Hay un claro consenso científico: el uso de nuevas tecnologías haría que la agricultura fuese más eficiente y respetuosa con el medioambiente. Sin embargo, sigue habiendo reticencias hacia las herramientas de edición genética, y al avance científico y tecnológico en general. Este miedo al progreso científico tiene un origen diverso y complejo. Una de las razones principales es la incultura científica, por ejemplo, se ha determinado que ocho de cada diez personas afirman que no se comerían un tomate con genes –todos los tomates tienen genes, igual que tienen genes todos los seres vivos–. Esto deriva en que las normativas se adaptan más a la opinión pública que al verdadero conocimiento. El caso concreto de la edición genética además ha sido promovido por grupos ecologistas que desgraciadamente gozan de prestigio y credibilidad, como por ejemplo Greenpeace, uno de los grandes promotores de desinformación acerca de los avances en química y biología que habrían sido de gran ayuda para la agricultura, para la adaptación al cambio climático y para la lucha contra el hambre.

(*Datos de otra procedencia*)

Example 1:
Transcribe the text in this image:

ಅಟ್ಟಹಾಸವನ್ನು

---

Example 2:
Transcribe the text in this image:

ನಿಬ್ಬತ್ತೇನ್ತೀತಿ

Afortunadamente, ya se comienzan a atisbar cambios de opinión y de regulación con respecto a algunos avances científicos, siendo el más notorio el relativo a la herramienta de edición genética CRISPR. Esta tecnología permite 'cortar y pegar' secuencias genéticas de forma rápida y precisa. Es una herramienta que se puede usar para combatir enfermedades con base genética, por lo que ha gozado casi desde sus inicios de muy buena imagen pública. Esta herramienta también se puede usar para editar plantas, y recientemente, el pasado mes de febrero, se aprobó la propuesta de la Comisión Europea para integrar esta nueva técnica genómica en la agricultura. Todavía queda un largo proceso legislativo para aprobar definitivamente el uso de CRISPR en Europa, por lo que los agricultores tardarán años en beneficiarse de esta modificación legal. No obstante, este cambio de postura es muy esperanzador.

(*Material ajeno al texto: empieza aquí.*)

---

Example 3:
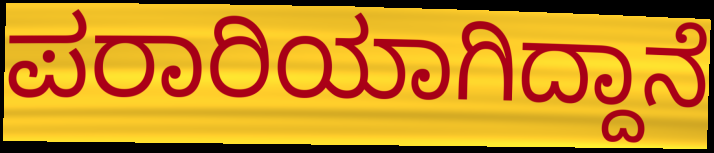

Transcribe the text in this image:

ಪರಾರಿಯಾಗಿದ್ದಾನೆ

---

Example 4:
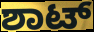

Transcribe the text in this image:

ಶಾಟ್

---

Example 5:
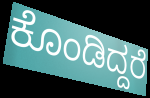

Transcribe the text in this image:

ಕೊಂಡಿದ್ದರೆ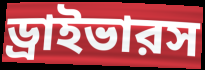
ড্রাইভারসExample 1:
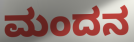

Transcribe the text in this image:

ಮಂದನ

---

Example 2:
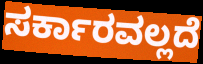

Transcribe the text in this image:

ಸರ್ಕಾರವಲ್ಲದೆ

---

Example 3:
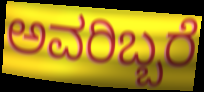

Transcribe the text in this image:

ಅವರಿಬ್ಬರೆ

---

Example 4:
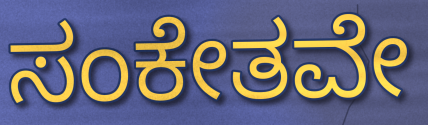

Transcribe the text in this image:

ಸಂಕೇತವೇ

Espero que las protestas de los agricultores sirvan para abrir paso a un futuro en el que se integren los avances científicos y tecnológicos del presente. La edición genética, el uso de inteligencia artificial para crear bancos de semillas que preserven la biodiversidad, el uso de fármacos contra la sequía y de fitosanitarios que de verdad se regulen por su impacto ecológico –no ideológico–, colocarían a Europa en la vanguardia de la agricultura, haciéndonos más competitivos y sostenibles.